The jubilant reception given Lockerbie airplane bomber has set back US-Libyan relations and deserves to be followed with diplomatic consequences, two prominent US lawmakers said Sunday.
Senator Joe Lieberman, a leading congressional voice on foreign policy and security, called the hero's welcome that greeted Lockerbie bomber Abdelbaset Ali Mohmet al-Megrahi in Libya last week "a real setback for the anti-terrorist cause and takes our relations with Libya back to where they were for too long -- a bad place."
Lieberman also called for an investigation into Scotland's decision to release terminally ill Megrahi on compassionate grounds, amid allegations that the action was part of a quid pro quo that would give British oil interest exploration rights in Libya.
"The suggestions that have followed ... that there was an intermixing here of Megrahi's fate with British interests and oil exploration in Libya are shocking," Lieberman told CNN.

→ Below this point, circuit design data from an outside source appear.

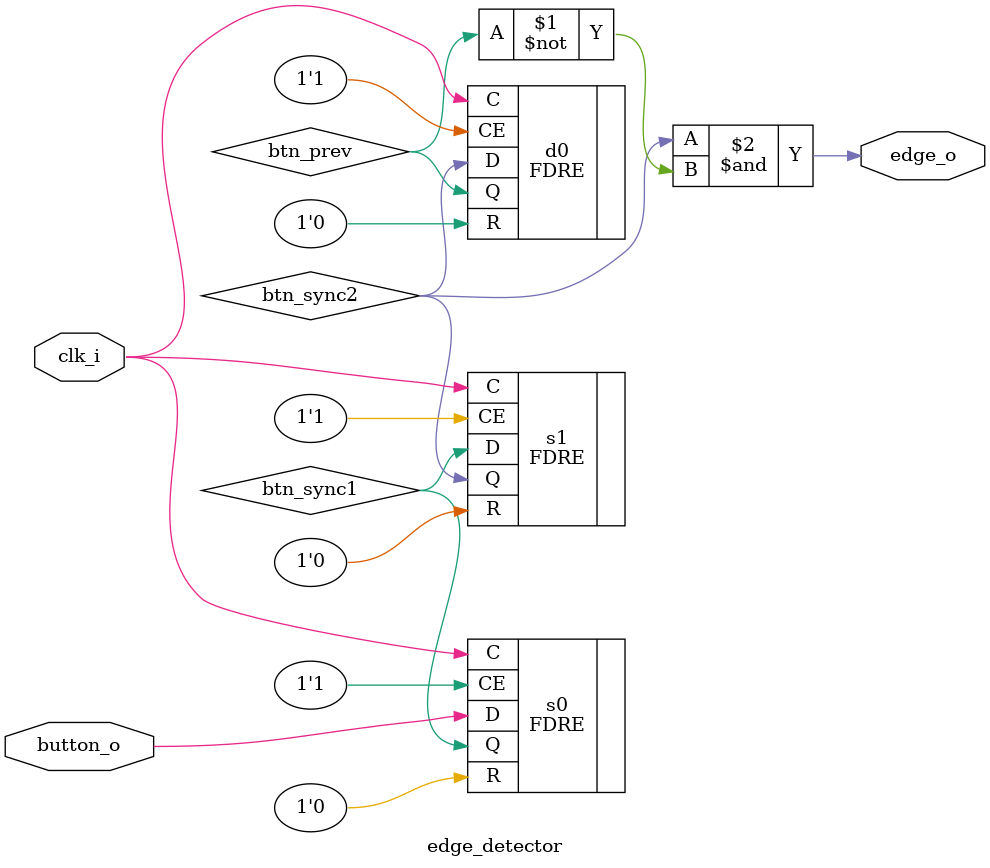
<source format=v>
`timescale 1ns / 1ps


module edge_detector(
input clk_i,
input button_o,
output edge_o
    );
wire btn_sync1, btn_sync2;
FDRE #(.INIT(1'b0)) s0 (.C(clk_i), .R(1'b0), .CE(1'b1), .D(button_o),  .Q(btn_sync1));
FDRE #(.INIT(1'b0)) s1 (.C(clk_i), .R(1'b0), .CE(1'b1), .D(btn_sync1), .Q(btn_sync2));

wire btn_prev;
FDRE #(.INIT(1'b0)) d0 (.C(clk_i), .R(1'b0), .CE(1'b1), .D(btn_sync2), .Q(btn_prev));

assign edge_o = btn_sync2 & ~btn_prev;
endmodule
</source>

"I don't want to believe they are true, but they are hanging so heavily in the air that I hope that our friends in Britain will convene an independent investigation of this action by the Scottish Justice Minister to release a mass murderer," the Connecticut senator said.
Lieberman was part of a US delegation to Libya ahead of the controversial release by the Scottish government and had urged Tripoli to show restraint upon the Megrahi's return.

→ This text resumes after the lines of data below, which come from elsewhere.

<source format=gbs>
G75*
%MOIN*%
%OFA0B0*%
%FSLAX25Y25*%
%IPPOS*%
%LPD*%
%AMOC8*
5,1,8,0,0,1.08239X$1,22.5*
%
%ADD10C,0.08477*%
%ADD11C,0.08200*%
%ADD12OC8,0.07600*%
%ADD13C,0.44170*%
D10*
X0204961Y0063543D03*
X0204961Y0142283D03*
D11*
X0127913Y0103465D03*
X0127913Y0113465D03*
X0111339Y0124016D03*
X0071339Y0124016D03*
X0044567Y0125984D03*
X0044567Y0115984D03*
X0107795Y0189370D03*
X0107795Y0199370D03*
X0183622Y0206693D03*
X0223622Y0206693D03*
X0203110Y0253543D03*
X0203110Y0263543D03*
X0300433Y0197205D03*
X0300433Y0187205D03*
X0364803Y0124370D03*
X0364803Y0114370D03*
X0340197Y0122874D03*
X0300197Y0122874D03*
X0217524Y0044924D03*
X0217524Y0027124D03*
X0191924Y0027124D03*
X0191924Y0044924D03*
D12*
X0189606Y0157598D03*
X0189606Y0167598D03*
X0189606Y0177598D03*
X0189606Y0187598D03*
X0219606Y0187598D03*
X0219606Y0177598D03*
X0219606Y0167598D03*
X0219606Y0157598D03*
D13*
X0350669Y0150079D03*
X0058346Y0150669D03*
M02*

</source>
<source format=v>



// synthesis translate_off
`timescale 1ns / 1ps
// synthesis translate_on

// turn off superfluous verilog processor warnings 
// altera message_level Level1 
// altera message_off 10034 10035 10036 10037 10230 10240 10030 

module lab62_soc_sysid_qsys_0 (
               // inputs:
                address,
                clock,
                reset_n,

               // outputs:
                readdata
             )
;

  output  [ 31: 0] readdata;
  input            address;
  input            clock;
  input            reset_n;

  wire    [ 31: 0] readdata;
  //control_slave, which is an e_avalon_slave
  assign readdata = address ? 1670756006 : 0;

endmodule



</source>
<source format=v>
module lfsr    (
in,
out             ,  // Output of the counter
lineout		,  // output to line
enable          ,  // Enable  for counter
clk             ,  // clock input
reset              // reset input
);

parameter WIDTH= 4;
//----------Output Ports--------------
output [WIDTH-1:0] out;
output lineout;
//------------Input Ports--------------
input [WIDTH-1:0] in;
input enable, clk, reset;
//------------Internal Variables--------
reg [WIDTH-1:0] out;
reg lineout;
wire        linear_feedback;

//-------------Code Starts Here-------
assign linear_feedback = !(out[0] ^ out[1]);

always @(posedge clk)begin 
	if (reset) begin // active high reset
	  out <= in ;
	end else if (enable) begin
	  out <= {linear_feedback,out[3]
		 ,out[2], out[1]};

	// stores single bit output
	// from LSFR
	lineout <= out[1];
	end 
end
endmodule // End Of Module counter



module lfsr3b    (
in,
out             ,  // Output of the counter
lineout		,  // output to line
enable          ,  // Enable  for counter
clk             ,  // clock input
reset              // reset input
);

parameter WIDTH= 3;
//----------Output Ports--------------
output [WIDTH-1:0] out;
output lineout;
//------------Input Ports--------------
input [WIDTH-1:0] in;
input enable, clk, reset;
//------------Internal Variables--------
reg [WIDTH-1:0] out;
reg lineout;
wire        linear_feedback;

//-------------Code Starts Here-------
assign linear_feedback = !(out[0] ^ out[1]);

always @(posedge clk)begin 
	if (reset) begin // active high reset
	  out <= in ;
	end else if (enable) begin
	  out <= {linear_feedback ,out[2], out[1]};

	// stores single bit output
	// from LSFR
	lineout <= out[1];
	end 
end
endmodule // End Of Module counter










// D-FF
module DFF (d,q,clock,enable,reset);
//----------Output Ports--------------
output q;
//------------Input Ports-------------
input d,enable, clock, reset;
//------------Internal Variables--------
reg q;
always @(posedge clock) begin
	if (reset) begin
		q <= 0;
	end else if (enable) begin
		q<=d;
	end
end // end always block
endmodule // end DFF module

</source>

"We hoped the Colonel (Libyan leader Moamer Kadhafi) would get our message that he could not expect relations with the United States, which have been good since after the Iraq war of 2003 ... to go on normally if Megrahi was not only released but greeted as a hero," he said.
Lieberman, an independent senator who was a vice presidential candidate in 2000, noted that bilateral relations had been on the upswing in recent years, with Tripoli cooperating in destroying its weapons of mass destruction and aiding US counterterrorism efforts.
Some of that progress, he said, had been dealt a blow.
"Don't expect President (Barack) Obama to meet Kadhafi at the UN General Assembly in New York in September," he said, signaling one of the first areas where Libya is likely to feel Washington's cold shoulder.
Democratic Senator Ben Cardin, speaking on the same CNN broadcast, said "consequences" should result from Libya's handling of Megrahi's return.
"The terrorist shows no compassion and to give him a compassionate release was wrong. We have to realize what impact this has on our war against terror," he said calling the Libyan intelligence agent a "mass murderer."
"I think it's very serious and I think there should be consequences," said Cardin, also urging a probe of the Scottish government's move.
"I think we need to know what this oil deal is all about and whether there was a compromise to the judicial system for commercial gain."
Meanwhile, Senator Richard Lugar, the top Republican on the Senate Foreign Relations Committee, tempered the outrage somewhat, telling CNN that while Washington "ought to condemn as strongly as possible this release," it was also necessary "to continue our relations with Libya."
He suggested that political realities at home drove the reception received by Megrahi.
"I think it's important to notice that President Kadhafi has a constituency in Libya. And the rest of the world is now engaged in diplomatic relations with Libya," Lugar said.
Kadhafi met Friday with the Lockerbie bomber amid mounting Western outrage over the welcome he received upon his return and national television showed images of Kadhafi receiving and embracing Megrahi.
Megrahi, the only person convicted for the December 1988 bombing of Pan Am Flight 103, which killed 270 people in the air and on the ground in the Scottish town of Lockerbie, was sentenced to life in prison in 2001.
On Thursday, upon his arrival in Tripoli, he was greeted by hundreds of flag-waving well-wishers, despite warnings from the United States that a public celebration might damage relations.
US President Barack Obama on Friday called the red-carpet reception Megrahi received "highly objectionable", while his spokesman Robert Gibbs denounced the display as "outrageous and disgusting."